Second, in 2025, China readjusted the procurement rules for medical insurance drugs, no longer using the 'lowest price' as a reference.
Previously, leading pharmaceutical companies secured medical insurance procurement orders by leveraging scale advantages and squeezing out medium-sized enterprises with 'irrationally low prices.' This not only increased the market share of industry leaders but also compressed the survival and R&D space of biopharmaceutical companies, constraining the pace of innovation in the industry.
As the first year of implementing the new procurement system, biopharmaceutical companies’ income statements will significantly improve in 2026. Given that the overall system design is more favorable to small and medium-sized enterprises, our outlook for SMEs is more optimistic.
So, which companies will we focus on recommending next?

In 2025, the biotechnology and pharmaceuticals sector in Hong Kong stocks significantly outperformed the broader market, showing solid 'growth stock performance.' The industry's average price-to-earnings ratio (ttm) was 37x, which is also at a relatively high historical level.
Considering the new variables for the industry in 2026 and current valuation capabilities, companies with excellent market performance in 2026 need to possess the following qualities:
1) Small and medium-sized enterprises, where the marginal effect of policies is more pronounced;
2) Companies with weaker valuation capabilities, where a value depression effect exists.

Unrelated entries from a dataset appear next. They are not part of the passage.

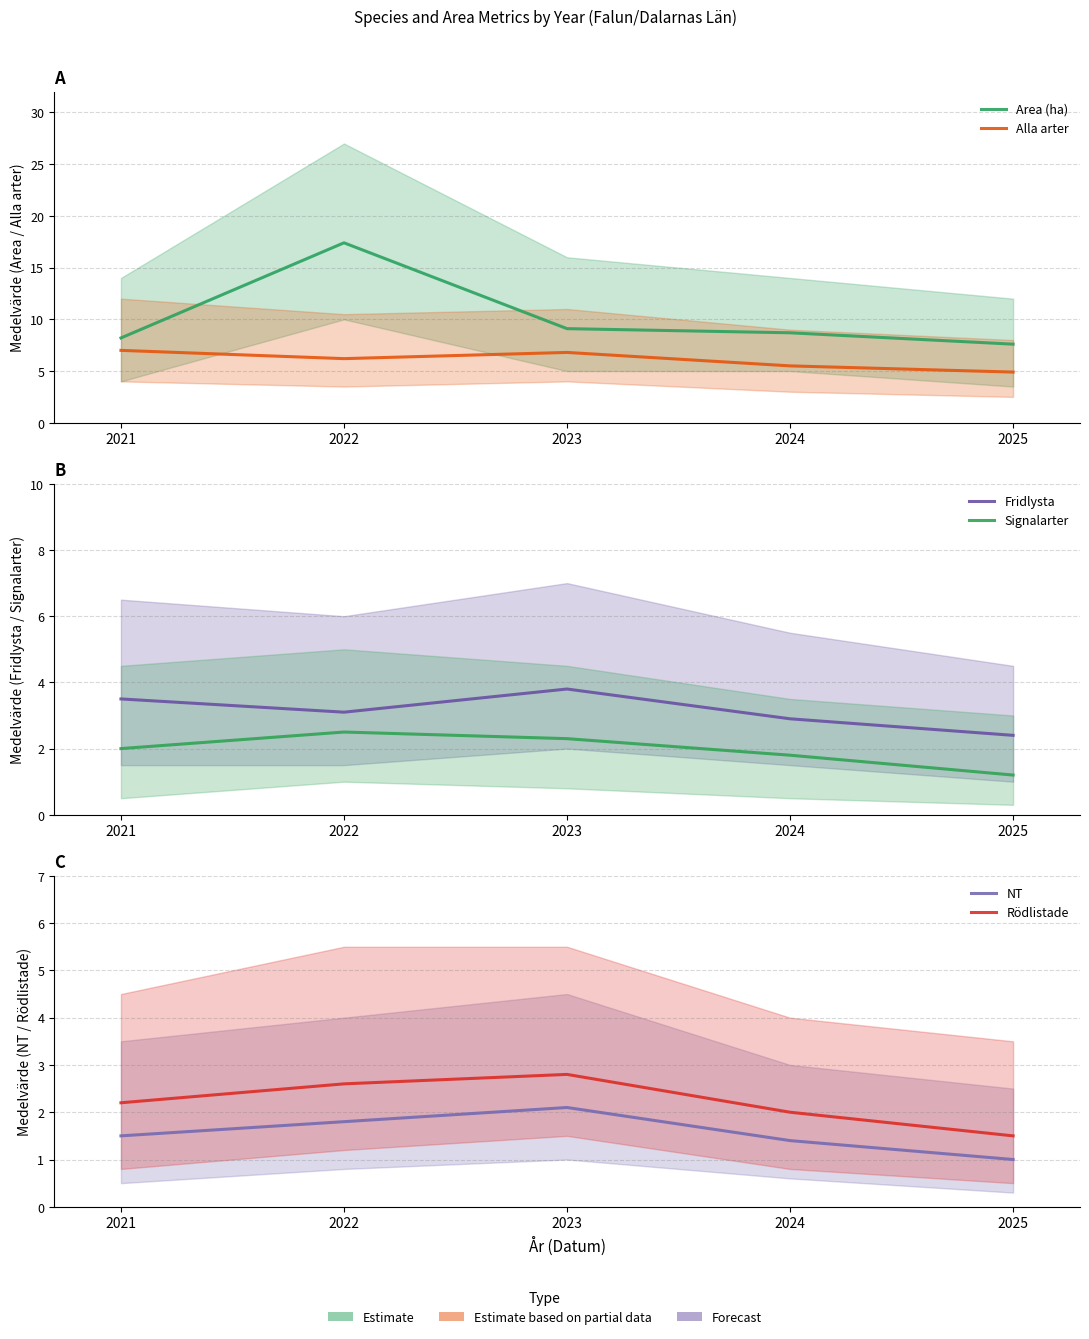

Does the chart have visible grid lines?

Yes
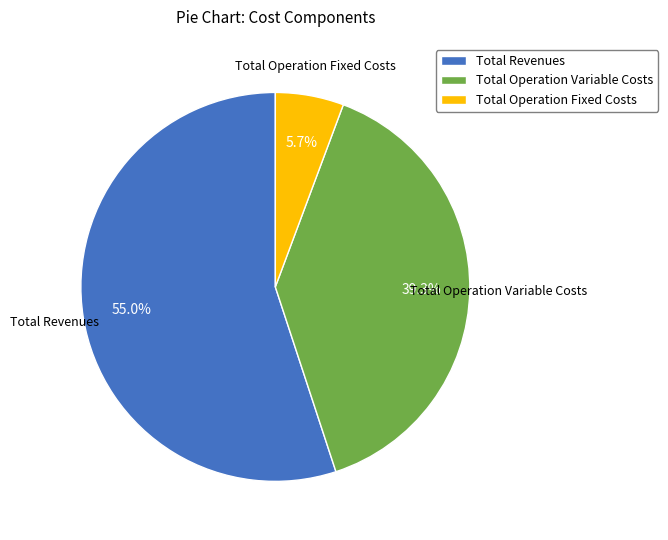

Is the sum of Total Operation Fixed Costs and Total Revenues greater than half?

Yes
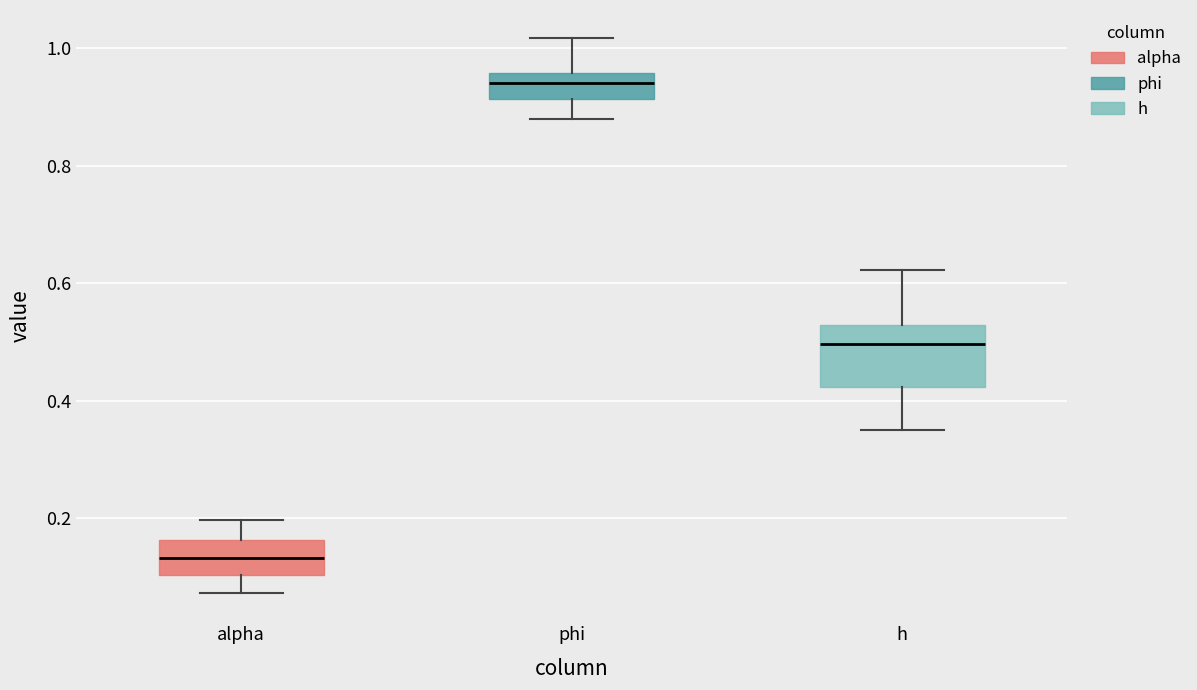

Which box has the highest median line?

phi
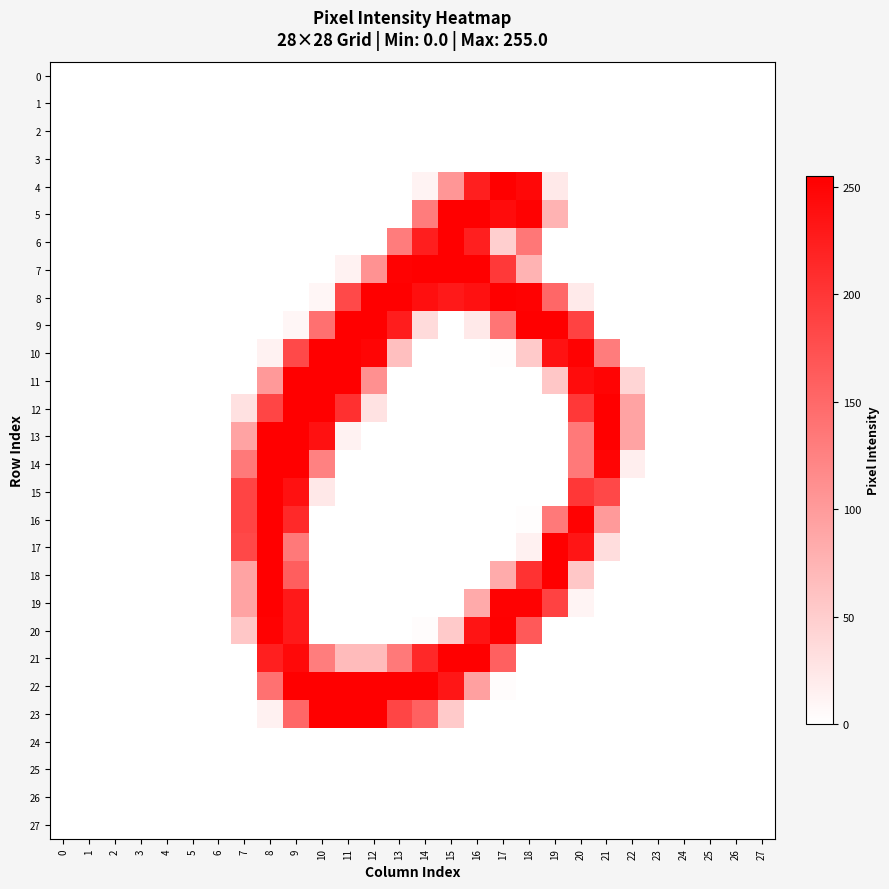

Which series has the largest total across all categories?

8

Based on this, our key recommendations are as follows:
Duality Biologics (09696.HK), an important partner of BioNTech SE, a global leading biotechnology company. In recent years, both parties have jointly developed next-generation ADC pipelines that are about to reach several milestones. For instance, their jointly developed next-generation B7H3 ADC, BNT324/DB-1311, is expected to initiate evaluation in 2026, specifically Phase III clinical trials as a first-line treatment for advanced metastatic castration-resistant prostate cancer.
Over the years, Duality Biologics has invested substantial research and development funds into cancer treatments, and 2026 could very likely be the 'harvest period' transitioning from R&D to output; this warrants close attention.
Lee's Pharmaceutical (00950.HK) currently trades at a P/E ratio below 10x but has been highly active in business expansion. Recently, it acquired Staccato One Breath Technology, a proprietary platform technology with broad therapeutic potential, creating synergies with its existing product pipeline and securing global rights as the licensor and manufacturer of Staccato Alprazolam. The company meets the dual criteria of being undervalued and benefiting from centralized procurement.
Sino Biopharm (01177.HK) primarily focuses on cardiovascular and liver disease treatments while actively developing drugs for oncology, pain management, diabetes, respiratory diseases, and other conditions. Recently, its developed Cumarasertib capsule received marketing approval (to be used in combination with Fulvestrant for treating hormone receptor-positive, human epidermal growth factor receptor 2-negative (HR+/HER2-) locally advanced or metastatic breast cancer patients who have undergone prior endocrine therapy). Considering its current P/E ratio of just 23x (below the industry average), its valuation is likely to rise in the short term alongside improving operational performance.
Despite significant volatility in Hong Kong stocks towards the end of 2025, some friends may feel disheartened and discouraged. However, within our framework, we remain optimistic and bullish about the capital markets in 2026. We hope this article provides new insights and assistance, and together, let us look forward to the market trends this year.